Reputation: 203
I was trying to run dll-library using Pooling in python and ran into the following problem. I've created a simple dll-library to illustrate the problem. Here's the source code of the dll-library, which contains only one function which sums two double numbers:
extern "C" {
double sum(double x, double y);
}
double sum(double x, double y) {
return x + y;
}
I compile it on a Linux system using
g++ -fPIC -c dll_main.cpp
g++ dll_main.o -shared -o sum_dll.so
I use this dll-library in the following Python script:
#!/usr/bin/env python3.8
from ctypes import *
import multiprocessing
from multiprocessing import Pool, freeze_support
def run_dll(dll_obj, x, y):
x_c = c_double(x)
y_c = c_double(y)
z = dll_obj.sum(x_c, y_c)
return z
def main():
pool = Pool(processes=2)
dll_obj = cdll.LoadLibrary('./sum_dll.so')
dll_obj.sum.restype = c_double
z = pool.map(run_dll, [(dll_obj, 2, 3), (dll_obj, 3, 4)])
pool.close()
pool.join()
if __name__ == "__main__":
freeze_support()
main()
I get the following error-message:
Traceback (most recent call last):
File "./run_dll.py", line 24, in <module>
main()
File "./run_dll.py", line 17, in main
z = pool.map(run_dll, [(dll_obj, 2, 3), (dll_obj, 3, 4)])
File "/usr/lib/python3.8/multiprocessing/pool.py", line 364, in map
return self._map_async(func, iterable, mapstar, chunksize).get()
File "/usr/lib/python3.8/multiprocessing/pool.py", line 768, in get
raise self._value
File "/usr/lib/python3.8/multiprocessing/pool.py", line 537, in _handle_tasks
put(task)
File "/usr/lib/python3.8/multiprocessing/connection.py", line 206, in send
self._send_bytes(_ForkingPickler.dumps(obj))
File "/usr/lib/python3.8/multiprocessing/reduction.py", line 51, in dumps
cls(buf, protocol).dump(obj)
AttributeError: Can't pickle local object 'CDLL.__init__.<locals>._FuncPtr'
What am I doing wrong? How to use dll-library with several processes in python properly?
Upvotes: 1
Views: 784
Reputation: 17636
You can't pickle dll pointers, because accessing the dlls requires a systemcall to link them to your process.

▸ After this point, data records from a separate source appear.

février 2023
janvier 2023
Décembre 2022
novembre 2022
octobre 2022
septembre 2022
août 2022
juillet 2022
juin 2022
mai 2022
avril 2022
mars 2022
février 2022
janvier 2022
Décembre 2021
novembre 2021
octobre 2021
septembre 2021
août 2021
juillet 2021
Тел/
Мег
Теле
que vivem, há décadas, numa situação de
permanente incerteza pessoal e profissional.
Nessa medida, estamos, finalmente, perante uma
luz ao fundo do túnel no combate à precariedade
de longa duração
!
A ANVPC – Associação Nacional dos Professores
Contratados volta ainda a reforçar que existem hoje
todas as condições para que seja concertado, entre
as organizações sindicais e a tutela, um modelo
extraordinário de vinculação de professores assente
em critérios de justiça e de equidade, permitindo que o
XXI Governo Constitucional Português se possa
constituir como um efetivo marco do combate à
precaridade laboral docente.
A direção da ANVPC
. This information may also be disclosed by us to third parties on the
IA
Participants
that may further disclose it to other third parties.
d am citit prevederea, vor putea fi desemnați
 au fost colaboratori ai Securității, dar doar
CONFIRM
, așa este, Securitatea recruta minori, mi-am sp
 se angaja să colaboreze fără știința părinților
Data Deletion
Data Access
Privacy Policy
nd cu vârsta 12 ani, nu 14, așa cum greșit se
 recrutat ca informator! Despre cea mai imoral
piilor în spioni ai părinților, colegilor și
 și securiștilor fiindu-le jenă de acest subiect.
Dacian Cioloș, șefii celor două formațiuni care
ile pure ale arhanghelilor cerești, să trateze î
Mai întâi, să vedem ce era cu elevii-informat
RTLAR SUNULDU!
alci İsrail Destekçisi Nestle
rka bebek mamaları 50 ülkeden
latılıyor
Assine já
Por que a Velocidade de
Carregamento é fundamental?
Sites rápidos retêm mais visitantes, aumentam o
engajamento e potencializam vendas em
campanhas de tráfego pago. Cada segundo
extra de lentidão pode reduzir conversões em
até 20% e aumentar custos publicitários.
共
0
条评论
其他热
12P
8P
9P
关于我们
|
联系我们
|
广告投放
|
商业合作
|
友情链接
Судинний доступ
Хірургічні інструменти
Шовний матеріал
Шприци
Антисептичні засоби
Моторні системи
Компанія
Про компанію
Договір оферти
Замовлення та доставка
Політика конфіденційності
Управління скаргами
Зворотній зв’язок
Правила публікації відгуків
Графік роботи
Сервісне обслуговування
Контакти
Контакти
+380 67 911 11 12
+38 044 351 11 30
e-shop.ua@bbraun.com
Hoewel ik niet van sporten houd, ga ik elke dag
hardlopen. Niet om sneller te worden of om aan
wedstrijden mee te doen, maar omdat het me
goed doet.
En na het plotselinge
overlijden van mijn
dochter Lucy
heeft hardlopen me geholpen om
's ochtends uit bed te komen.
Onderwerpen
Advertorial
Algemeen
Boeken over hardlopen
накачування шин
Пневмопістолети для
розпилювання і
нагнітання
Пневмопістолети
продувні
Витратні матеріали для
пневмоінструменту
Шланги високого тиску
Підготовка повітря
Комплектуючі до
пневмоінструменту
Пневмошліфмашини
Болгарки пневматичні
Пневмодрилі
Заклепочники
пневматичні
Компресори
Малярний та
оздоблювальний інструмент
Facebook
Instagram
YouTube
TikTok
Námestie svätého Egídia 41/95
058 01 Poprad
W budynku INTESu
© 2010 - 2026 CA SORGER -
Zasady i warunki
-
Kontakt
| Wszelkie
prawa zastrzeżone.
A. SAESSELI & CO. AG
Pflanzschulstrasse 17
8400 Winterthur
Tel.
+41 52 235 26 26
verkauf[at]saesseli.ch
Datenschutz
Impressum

since you cannot pass dll functions as arguments, you need to wrap them in a python function, so you should define this function the same way you'd define a normal python function, in the global scope
from ctypes import *
import multiprocessing
from multiprocessing import Pool, freeze_support
dll_obj = cdll.LoadLibrary('./sum_dll.so')
dll_obj.sum.restype = c_double
def pyrun_dll(x, y): # looks for the dll in global scope
x_c = c_double(x)
y_c = c_double(y)
z = dll_obj.sum(x_c, y_c)
return z
def dll_sum(x_c, y_c): # pickleable wrapper
return dll_obj.sum(x_c, y_c)
def run_dll(py_sum, x, y): # arguments must be pickleable
x_c = c_double(x)
y_c = c_double(y)
z = py_sum(x_c, y_c)
return z
Then you call these python functions in your main
def main():
pool = Pool(processes=2)
z = pool.starmap(pyrun_dll, [(2, 3), (3, 4)])
z2 = pool.starmap(run_dll, [(dll_sum, 2, 3), (dll_sum, 3, 4)])
pool.close()
pool.join()
if __name__ == "__main__":
freeze_support()
main()
the way the above code executes depends on your operating system, but this will work on all platforms (assuming you change the dll name for each platform), because they will either fork the dll reference from the global scope or create one when they import your file.
Your original function will work if you pass dll_sum
to it, instead of the dll raw function handle.
If you need your dll to be loaded dynamically then you should have each process make the call to cdll to link to the dll itself (usually through the initializer), not get it through a function arguments.
Upvotes: 2